All five goals of STFM’s strategic plan address innovation directly or indirectly, to varying degrees. The STFM 2013 Annual Report documents remarkable progress in innovation. Yet, most STFM members have had little or no training in developing innovations during their formal education. Furthermore, STFM’s achievements were made without developing any formal governance policies on open innovation.

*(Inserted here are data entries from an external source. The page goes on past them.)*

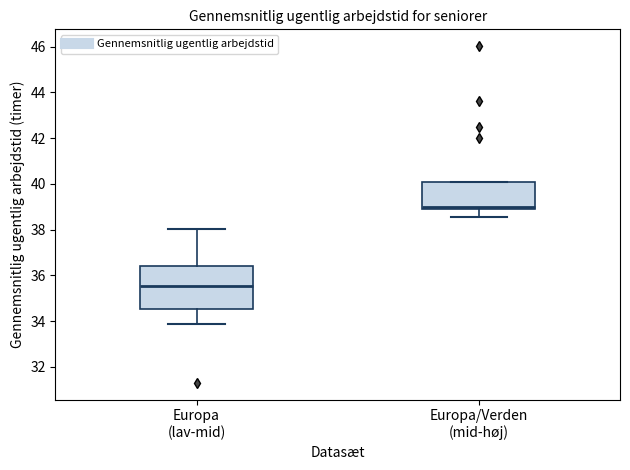

Where does the median line of the box for Europa/Verden (mid-høj) sit on the y-axis? The values are not printed on the chart, so give them approximately, as read against the axis.

39.0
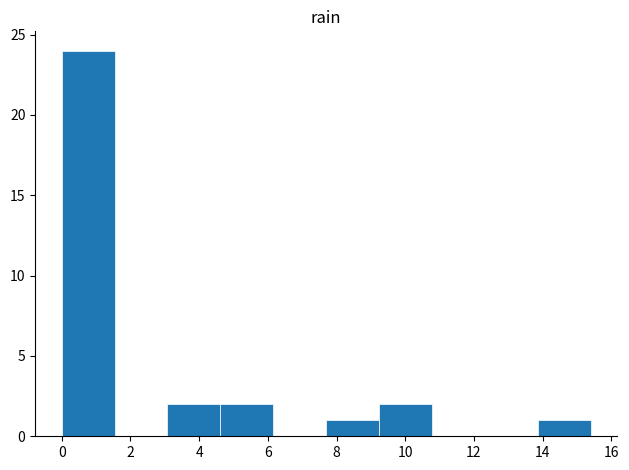

Which range on the x-axis has the tallest bar?

0.00 to 1.54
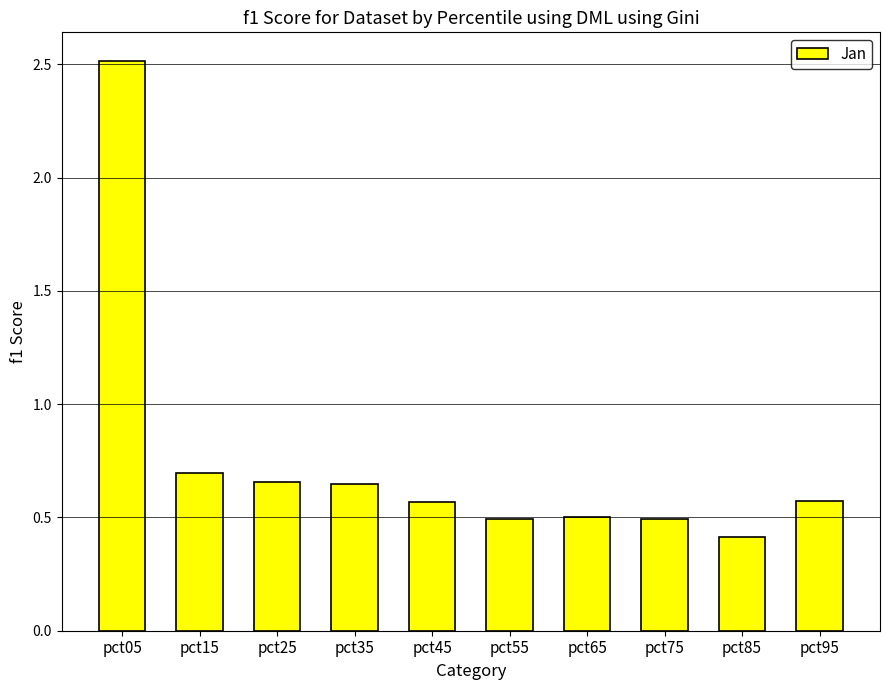

What is the minimum value shown in the chart?

0.4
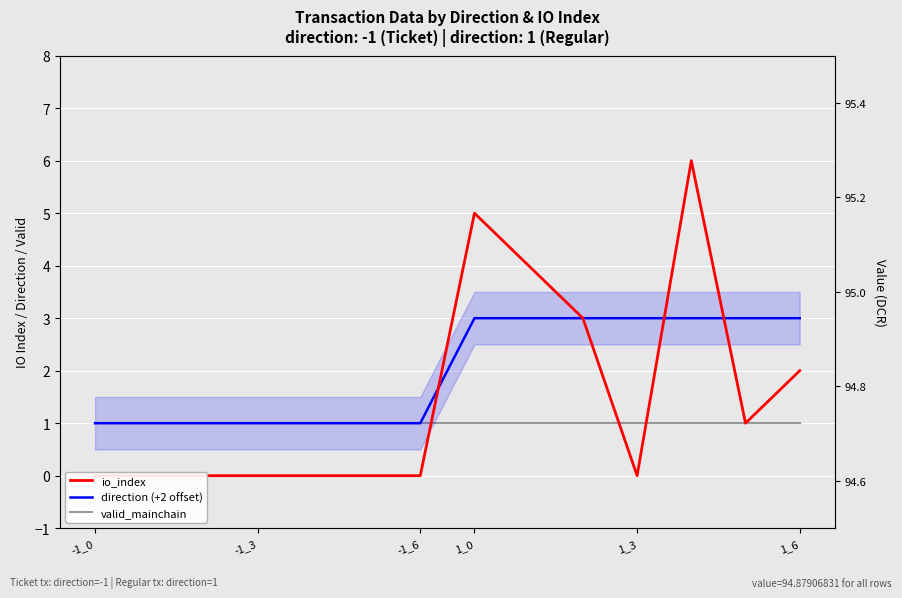

True or false: valid_mainchain and direction (+2 offset) cross at least once.

False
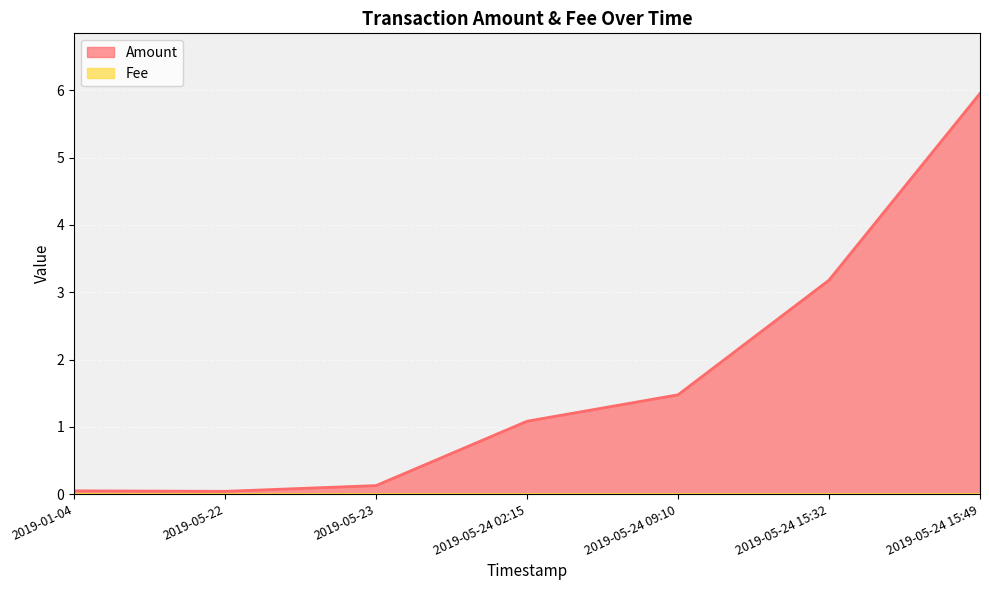

At which category does the chart reach its minimum across all series?

2019-05-22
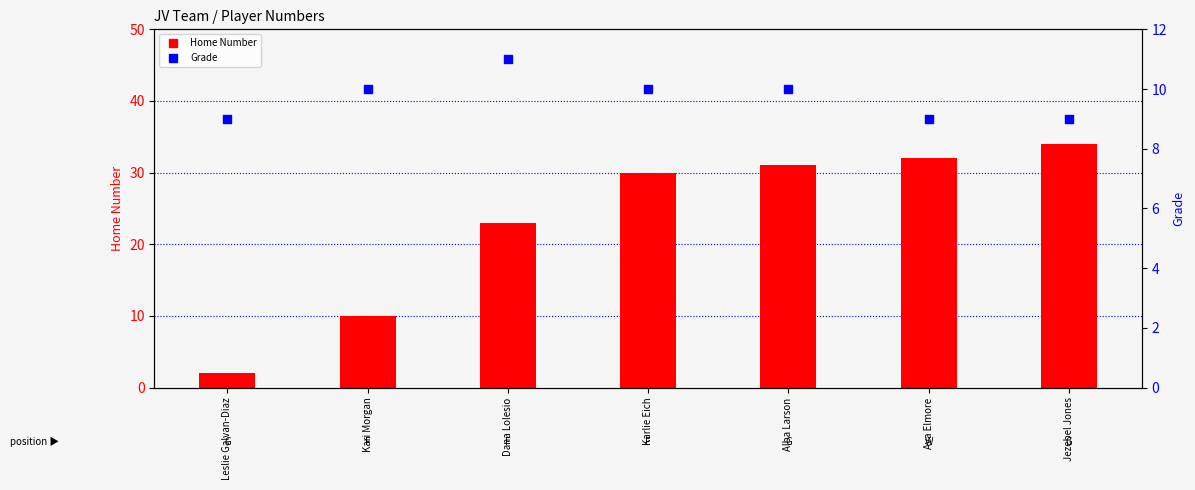

What are all the series names shown in the legend?

Home Number, Grade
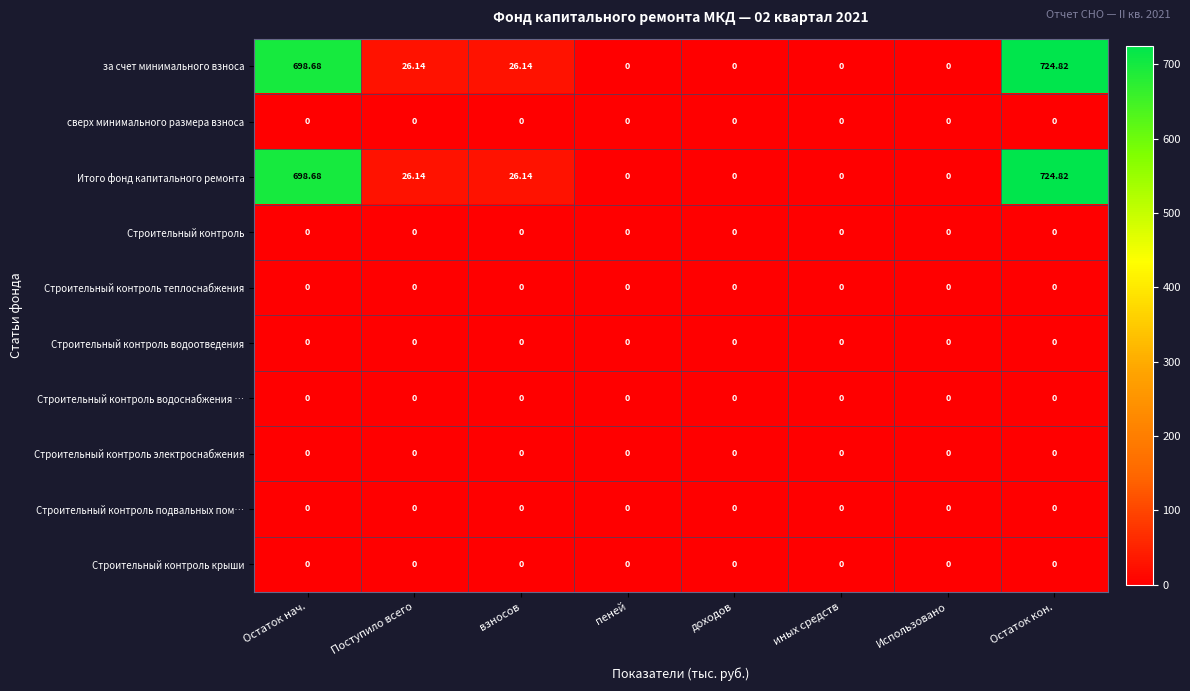

At which category is the sum across all series the highest?

Остаток кон.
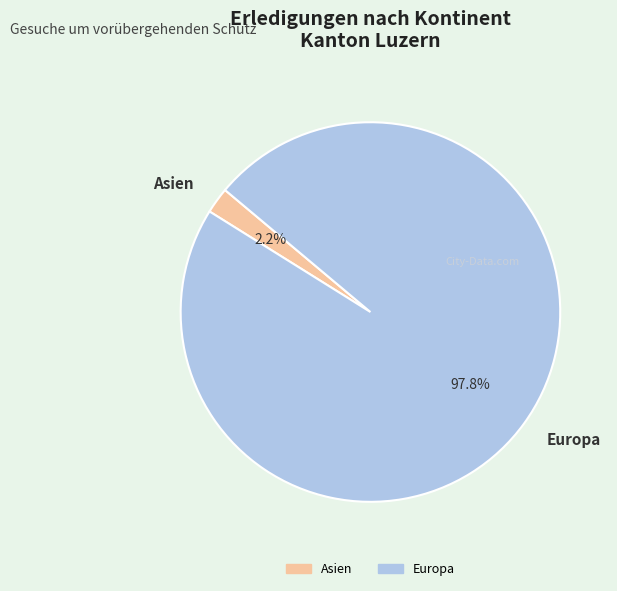

Which category accounts for the majority?

Europa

Propose Faculty Development Programs on Innovation
Innovation and leadership development are complementary and separate skill sets. We need faculty development programs for both skills sets, so that we can create an academic home to accelerate our organizational development.1 STFM needs a formalized and structured faculty development process to enhance our capabilities and capacities to develop innovations that build on our significant achievements. What if STFM considered the need for faculty development programs on open innovation to be as important as leadership development?
Foster Open Innovation
Translating this business concept to health care, open innovation involves:
- Creating new processes, methods, programs, services and products through the collaborative and boundary-less exchange of ideas, between silos within and across organizations, communities, networks and systems2,3
- Enhancing free-flowing dialogues, inclusive participation and transparent accountability in ways that cultivate bottom-up, horizontal and top-down organizational synergies4,5
- Coordinating a pro-active, comprehensive and ongoing change management process to foster a membership-wide process of creating leadership, administrative, educational, research, and clinical innovations, such as catalytic innovations.